Kritisch sah Schüller darüber hinaus den Plan der Errichtung eines Synodalen Rates auf Ebene der Bischofskonferenz. Besser wäre es, regelmäßig und wie vom Kodex gefordert alle 10 Jahre eine Diözesansynode abzuhalten, so der Kirchenrechtler. Ein Erfolg könnte der Synodale Weg trotz allem werden, wenn es ihm gelinge, Dinge durchzusetzen, die auch ohne Rom geändert werden könnten - etwa eine Veränderung im kirchlichen Arbeitsrecht, eine Reform der Missio-Ordnungen für Religionslehrerinnen und Religionslehrer, die Einführung einer Verwaltungsgerichtsbarkeit und die stärkere Einbindung der Gläubigen bei Bischofswahlen. "Kommen hier die 2/3-Mehrheiten der Bischöfe nicht zustand, würde dies ein herber Rückschlag sein".
Synodalen Weg auf Dauer stellen
Auch die Ordensfrau und Oberin der Oberzeller Franziskanerinnen, Sr. Katharina Ganz, widersprach einem gegenseitigen Ausspielen von deutschem Synodalen Weg und weltweitem Synodalen Prozess: Auch der Synodale Weg sei ein geistlicher Weg - die Teilnehmer würden dort "gemeinschaftlich Erfahrungen als pilgerndes Gottesvolk" machen. Daher sei es unzutreffend, von einem "deutschen Sonderweg" zu sprechen, so Ganz. Die mit diesem Begriff einhergehende Abwertung ignoriere schließlich auch die Dramatik und die "desaströse Situation, in die sich die Kirche selbst durch die massiven Verbrechen an Menschen und das systematische Vertuschen derselben manövriert hat" - und auf die der Synodale Weg antworten wolle.

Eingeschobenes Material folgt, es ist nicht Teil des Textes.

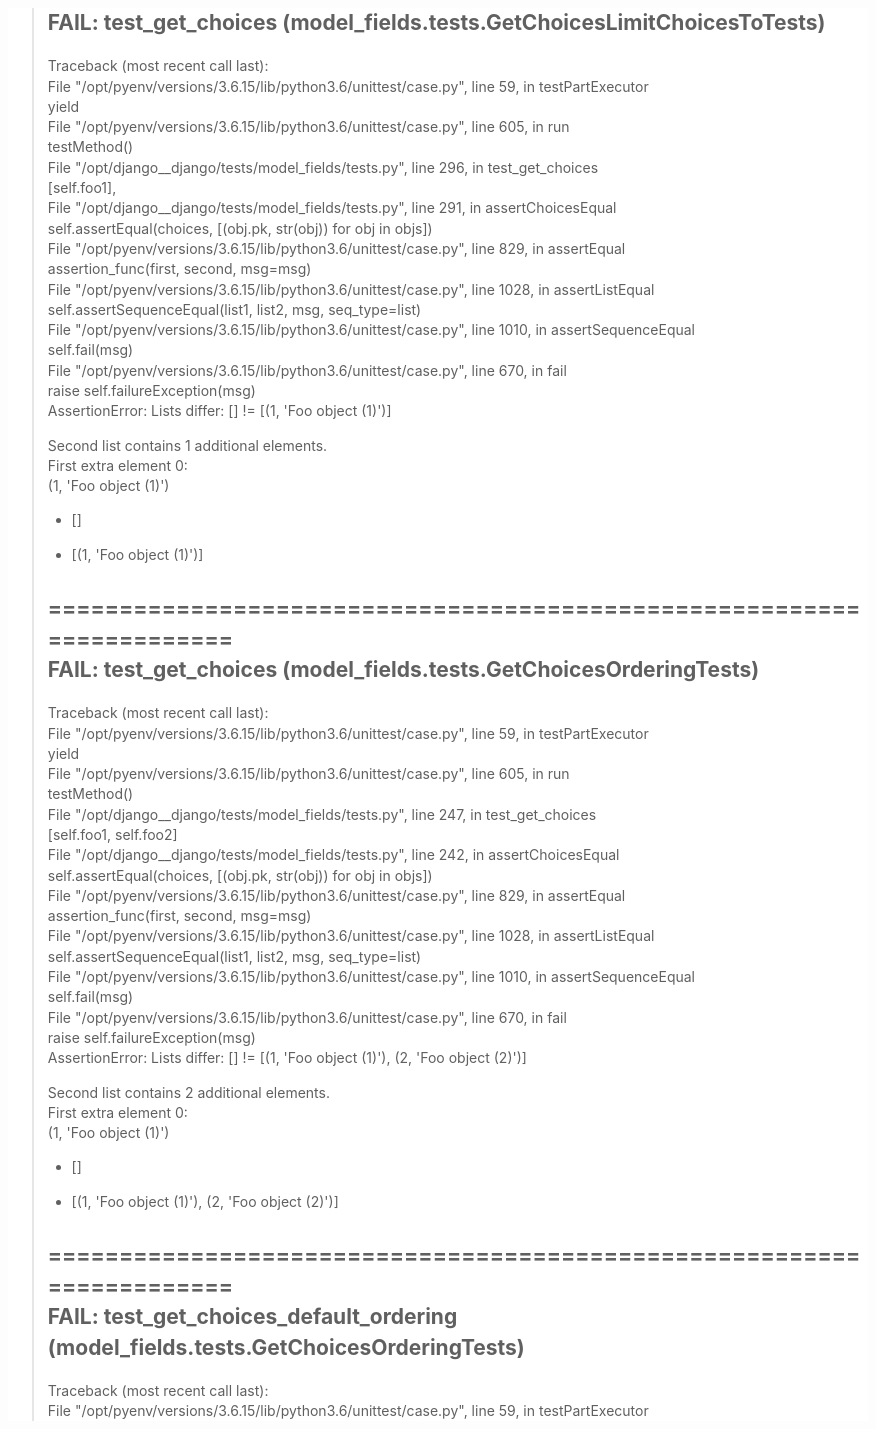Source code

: > FAIL: test_get_choices (model_fields.tests.GetChoicesLimitChoicesToTests)  
> ----------------------------------------------------------------------  
> Traceback (most recent call last):  
>   File "/opt/pyenv/versions/3.6.15/lib/python3.6/unittest/case.py", line 59, in testPartExecutor  
>     yield  
>   File "/opt/pyenv/versions/3.6.15/lib/python3.6/unittest/case.py", line 605, in run  
>     testMethod()  
>   File "/opt/django__django/tests/model_fields/tests.py", line 296, in test_get_choices  
>     [self.foo1],  
>   File "/opt/django__django/tests/model_fields/tests.py", line 291, in assertChoicesEqual  
>     self.assertEqual(choices, [(obj.pk, str(obj)) for obj in objs])  
>   File "/opt/pyenv/versions/3.6.15/lib/python3.6/unittest/case.py", line 829, in assertEqual  
>     assertion_func(first, second, msg=msg)  
>   File "/opt/pyenv/versions/3.6.15/lib/python3.6/unittest/case.py", line 1028, in assertListEqual  
>     self.assertSequenceEqual(list1, list2, msg, seq_type=list)  
>   File "/opt/pyenv/versions/3.6.15/lib/python3.6/unittest/case.py", line 1010, in assertSequenceEqual  
>     self.fail(msg)  
>   File "/opt/pyenv/versions/3.6.15/lib/python3.6/unittest/case.py", line 670, in fail  
>     raise self.failureException(msg)  
> AssertionError: Lists differ: [] != [(1, 'Foo object (1)')]  
>   
> Second list contains 1 additional elements.  
> First extra element 0:  
> (1, 'Foo object (1)')  
>   
> - []  
> + [(1, 'Foo object (1)')]  
>   
> ======================================================================  
> FAIL: test_get_choices (model_fields.tests.GetChoicesOrderingTests)  
> ----------------------------------------------------------------------  
> Traceback (most recent call last):  
>   File "/opt/pyenv/versions/3.6.15/lib/python3.6/unittest/case.py", line 59, in testPartExecutor  
>     yield  
>   File "/opt/pyenv/versions/3.6.15/lib/python3.6/unittest/case.py", line 605, in run  
>     testMethod()  
>   File "/opt/django__django/tests/model_fields/tests.py", line 247, in test_get_choices  
>     [self.foo1, self.foo2]  
>   File "/opt/django__django/tests/model_fields/tests.py", line 242, in assertChoicesEqual  
>     self.assertEqual(choices, [(obj.pk, str(obj)) for obj in objs])  
>   File "/opt/pyenv/versions/3.6.15/lib/python3.6/unittest/case.py", line 829, in assertEqual  
>     assertion_func(first, second, msg=msg)  
>   File "/opt/pyenv/versions/3.6.15/lib/python3.6/unittest/case.py", line 1028, in assertListEqual  
>     self.assertSequenceEqual(list1, list2, msg, seq_type=list)  
>   File "/opt/pyenv/versions/3.6.15/lib/python3.6/unittest/case.py", line 1010, in assertSequenceEqual  
>     self.fail(msg)  
>   File "/opt/pyenv/versions/3.6.15/lib/python3.6/unittest/case.py", line 670, in fail  
>     raise self.failureException(msg)  
> AssertionError: Lists differ: [] != [(1, 'Foo object (1)'), (2, 'Foo object (2)')]  
>   
> Second list contains 2 additional elements.  
> First extra element 0:  
> (1, 'Foo object (1)')  
>   
> - []  
> + [(1, 'Foo object (1)'), (2, 'Foo object (2)')]  
>   
> ======================================================================  
> FAIL: test_get_choices_default_ordering (model_fields.tests.GetChoicesOrderingTests)  
> ----------------------------------------------------------------------  
> Traceback (most recent call last):  
>   File "/opt/pyenv/versions/3.6.15/lib/python3.6/unittest/case.py", line 59, in testPartExecutor  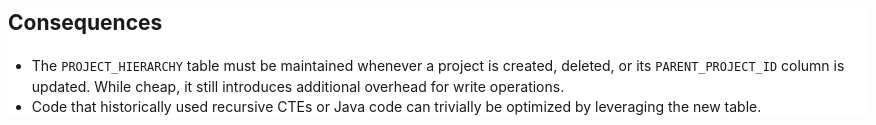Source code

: ## Consequences

* The `PROJECT_HIERARCHY` table must be maintained whenever a project is created, deleted,
  or its `PARENT_PROJECT_ID` column is updated. While cheap, it still introduces additional overhead for write operations.
* Code that historically used recursive CTEs or Java code can trivially be optimized by leveraging the new table.

[DataNucleus lifecycle listeners]: https://www.datanucleus.org/products/accessplatform_6_0/jdo/persistence.html#lifecycle_listeners
[Functions are blackboxes]: https://dba.stackexchange.com/a/8189
[recursive CTE]: https://www.postgresql.org/docs/current/queries-with.html#QUERIES-WITH-RECURSIVE
[triggers]: https://www.postgresql.org/docs/current/triggers.html

[@mulder999]: https://github.com/mulder999
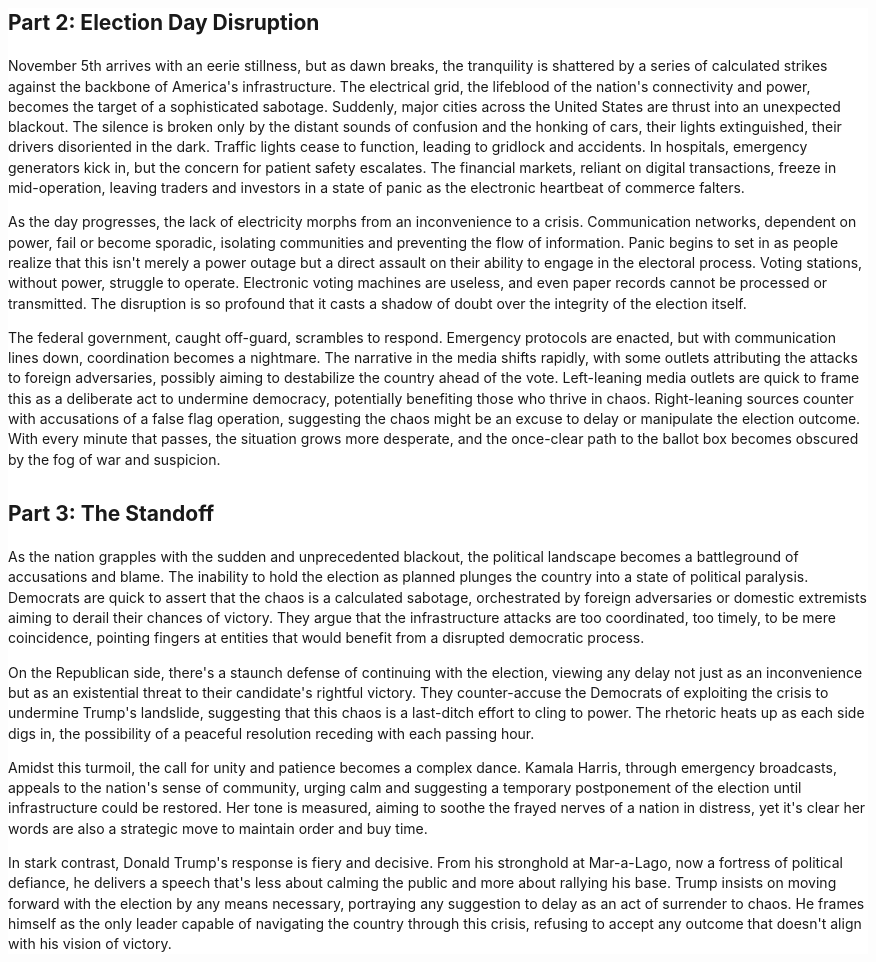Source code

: ## Part 2: Election Day Disruption

November 5th arrives with an eerie stillness, but as dawn breaks, the tranquility is shattered by a series of calculated strikes against the backbone of America's infrastructure. The electrical grid, the lifeblood of the nation's connectivity and power, becomes the target of a sophisticated sabotage. Suddenly, major cities across the United States are thrust into an unexpected blackout. The silence is broken only by the distant sounds of confusion and the honking of cars, their lights extinguished, their drivers disoriented in the dark. Traffic lights cease to function, leading to gridlock and accidents. In hospitals, emergency generators kick in, but the concern for patient safety escalates. The financial markets, reliant on digital transactions, freeze in mid-operation, leaving traders and investors in a state of panic as the electronic heartbeat of commerce falters.

As the day progresses, the lack of electricity morphs from an inconvenience to a crisis. Communication networks, dependent on power, fail or become sporadic, isolating communities and preventing the flow of information. Panic begins to set in as people realize that this isn't merely a power outage but a direct assault on their ability to engage in the electoral process. Voting stations, without power, struggle to operate. Electronic voting machines are useless, and even paper records cannot be processed or transmitted. The disruption is so profound that it casts a shadow of doubt over the integrity of the election itself.

The federal government, caught off-guard, scrambles to respond. Emergency protocols are enacted, but with communication lines down, coordination becomes a nightmare. The narrative in the media shifts rapidly, with some outlets attributing the attacks to foreign adversaries, possibly aiming to destabilize the country ahead of the vote. Left-leaning media outlets are quick to frame this as a deliberate act to undermine democracy, potentially benefiting those who thrive in chaos. Right-leaning sources counter with accusations of a false flag operation, suggesting the chaos might be an excuse to delay or manipulate the election outcome. With every minute that passes, the situation grows more desperate, and the once-clear path to the ballot box becomes obscured by the fog of war and suspicion.

## Part 3: The Standoff

As the nation grapples with the sudden and unprecedented blackout, the political landscape becomes a battleground of accusations and blame. The inability to hold the election as planned plunges the country into a state of political paralysis. Democrats are quick to assert that the chaos is a calculated sabotage, orchestrated by foreign adversaries or domestic extremists aiming to derail their chances of victory. They argue that the infrastructure attacks are too coordinated, too timely, to be mere coincidence, pointing fingers at entities that would benefit from a disrupted democratic process.

On the Republican side, there's a staunch defense of continuing with the election, viewing any delay not just as an inconvenience but as an existential threat to their candidate's rightful victory. They counter-accuse the Democrats of exploiting the crisis to undermine Trump's landslide, suggesting that this chaos is a last-ditch effort to cling to power. The rhetoric heats up as each side digs in, the possibility of a peaceful resolution receding with each passing hour.

Amidst this turmoil, the call for unity and patience becomes a complex dance. Kamala Harris, through emergency broadcasts, appeals to the nation's sense of community, urging calm and suggesting a temporary postponement of the election until infrastructure could be restored. Her tone is measured, aiming to soothe the frayed nerves of a nation in distress, yet it's clear her words are also a strategic move to maintain order and buy time.

In stark contrast, Donald Trump's response is fiery and decisive. From his stronghold at Mar-a-Lago, now a fortress of political defiance, he delivers a speech that's less about calming the public and more about rallying his base. Trump insists on moving forward with the election by any means necessary, portraying any suggestion to delay as an act of surrender to chaos. He frames himself as the only leader capable of navigating the country through this crisis, refusing to accept any outcome that doesn't align with his vision of victory.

Entsprechend erachte sie den deutschen Synodalen Weg als Erfolg und Vorbild für den Synodalen Prozess: "Das Prinzip der Synodalität, das der Papst für die gesamte Weltkirche einfordert, wird hier seit nunmehr zweieinhalb Jahren intensiv gelebt". Der Synodale Weg sollte daher laut Ganz "auf Dauer gestellt werden", um Änderungs- und Dialogprozesse beizubehalten.